→ **PERMINTAAN TUGAS 1**
Sunting teks tentang pengalaman mencoblos: tulis ulang bagian mulai dari "Ini pengalamanku tanggal" sampai dengan "untuk memilih.", lalu ganti "TPS" dengan "tempat pemungutan suara".
→ **PERMINTAAN TUGAS 2**
Jawab pertanyaan berikut berdasarkan teks tentang pengalaman mencoblos.
(a) Kira-kira jam berapa penulis berangkat ke TPS?
(b) Ke mana sebagian besar penduduk desa tetap pergi bekerja pada hari libur itu?
(c) Lima tahun yang lalu, penulis pernah berperan sebagai apa?

→ **KUTIPAN TEKS**
Ini pengalamanku tanggal 9 lalu. Aku
berangkat ke TPS tempat keluargaku terdaftar bersama mama. Waktu itu sudah
hampir jam 10 pagi. Ternyata waktu itu sedang banyak-banyaknya warga antri
untuk memilih.
Bisa dimaklumi, meskipun oleh
pemerintah tanggal 9 April 2014 ditetapkan sebagai hari libur nasional, sebagian
besar penduduk di desaku tetap pergi ke tempat kerja mereka, kebun karet. Rata-rata
waktu kerja mereka dari selepas shalat subuh hingga jam 9 pagi, tergantung banyak
pohon karet yang mereka sadap getahnya. Setelah itu baru mereka melakukan
aktivitas lain, termasuk mencoblos pada hari rabu yang lalu.
Selama menunggu, aku mengamati
keadaan di TPS. Orang-orang yang bekerja sebagai petugas rata-rata kukenal
semua, bahkan ada di antara mereka yang termasuk keluarga jauhku. Yang paling
menarik perhatianku adalah orang yang bertugas menjadi saksi setiap partai.
Lima tahun yang lalu, aku juga
pernah berperan sebagai saksi. Lupa, dulu aku jadi saksi untuk partai yang mana
^^ Dulu itu aku jadi saksi hanya sebagai pelengkap. Karena nggak ada lagi yang
bisa, akulah yang ditunjuk, kebetulan mama juga jadi salah seorang saksi waktu
itu.
Bedanya dengan dulu, sekarang aku
lebih melek politik. Beberapa bulan menjelang pileg ini aku termasuk orang yang
mengikuti perkembangan media. Sehingga tahu sebenarnya apa fungsi dari seorang
saksi. Saksi adalah orang yang “mengawasi” ketransparanan sebuah proses
pemungutan suara di suatu TPS, itu yang bisa kusimpulkan. Setiap partai
memiliki saksi di setiap TPS untuk menghindari kejadian-kejadian yang merugikan
bagi partai tersebut.

→ **DATA DITAMPILKAN**
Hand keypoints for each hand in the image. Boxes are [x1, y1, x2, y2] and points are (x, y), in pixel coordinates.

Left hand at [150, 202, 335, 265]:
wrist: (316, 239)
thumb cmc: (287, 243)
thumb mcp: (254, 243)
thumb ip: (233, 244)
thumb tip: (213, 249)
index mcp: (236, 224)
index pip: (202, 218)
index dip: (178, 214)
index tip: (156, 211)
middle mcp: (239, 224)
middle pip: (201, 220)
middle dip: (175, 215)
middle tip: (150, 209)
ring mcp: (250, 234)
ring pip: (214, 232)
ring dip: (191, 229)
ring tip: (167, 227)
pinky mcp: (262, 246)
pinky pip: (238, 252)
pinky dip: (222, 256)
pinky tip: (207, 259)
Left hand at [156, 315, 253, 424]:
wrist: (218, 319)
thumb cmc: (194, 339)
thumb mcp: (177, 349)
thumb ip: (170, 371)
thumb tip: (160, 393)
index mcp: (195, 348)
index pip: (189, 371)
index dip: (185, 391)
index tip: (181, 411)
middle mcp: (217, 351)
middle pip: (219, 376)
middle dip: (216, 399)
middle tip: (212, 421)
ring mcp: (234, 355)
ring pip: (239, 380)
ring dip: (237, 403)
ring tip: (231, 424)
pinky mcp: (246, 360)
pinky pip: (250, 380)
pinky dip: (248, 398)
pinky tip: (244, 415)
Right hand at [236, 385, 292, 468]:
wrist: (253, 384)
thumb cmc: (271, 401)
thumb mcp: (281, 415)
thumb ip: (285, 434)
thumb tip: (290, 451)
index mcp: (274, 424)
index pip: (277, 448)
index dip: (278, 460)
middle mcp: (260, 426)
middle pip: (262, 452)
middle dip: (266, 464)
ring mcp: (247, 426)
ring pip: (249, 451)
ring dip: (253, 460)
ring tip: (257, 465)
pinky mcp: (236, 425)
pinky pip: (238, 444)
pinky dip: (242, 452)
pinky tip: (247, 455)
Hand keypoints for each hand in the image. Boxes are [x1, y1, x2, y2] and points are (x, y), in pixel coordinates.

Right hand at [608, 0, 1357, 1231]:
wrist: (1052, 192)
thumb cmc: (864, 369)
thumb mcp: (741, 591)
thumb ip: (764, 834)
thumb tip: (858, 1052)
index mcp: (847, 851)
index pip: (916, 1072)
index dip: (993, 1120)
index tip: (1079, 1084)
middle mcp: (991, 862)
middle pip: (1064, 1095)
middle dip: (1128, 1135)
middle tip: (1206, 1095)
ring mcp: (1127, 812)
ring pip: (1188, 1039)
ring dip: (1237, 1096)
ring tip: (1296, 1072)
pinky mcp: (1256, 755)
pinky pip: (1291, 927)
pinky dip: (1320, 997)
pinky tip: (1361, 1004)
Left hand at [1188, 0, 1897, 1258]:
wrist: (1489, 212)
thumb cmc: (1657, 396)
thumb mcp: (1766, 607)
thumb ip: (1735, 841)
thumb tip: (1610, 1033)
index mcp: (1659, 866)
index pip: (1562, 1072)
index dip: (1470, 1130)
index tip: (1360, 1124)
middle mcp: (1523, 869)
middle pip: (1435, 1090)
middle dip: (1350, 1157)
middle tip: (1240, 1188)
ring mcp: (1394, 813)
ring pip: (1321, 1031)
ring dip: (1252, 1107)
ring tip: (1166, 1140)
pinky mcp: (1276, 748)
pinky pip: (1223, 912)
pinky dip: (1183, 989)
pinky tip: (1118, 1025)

→ **JAWABAN TERTULIS 1**
Ini pengalamanku tanggal 9 lalu. Aku
berangkat ke tempat pemungutan suara tempat keluargaku terdaftar bersama mama. Waktu itu sudah
hampir jam 10 pagi. Ternyata waktu itu sedang banyak-banyaknya warga antri
untuk memilih.

→ **JAWABAN TERTULIS 2**
(a) Hampir jam 10 pagi.
(b) Ke kebun karet.
(c) Sebagai saksi.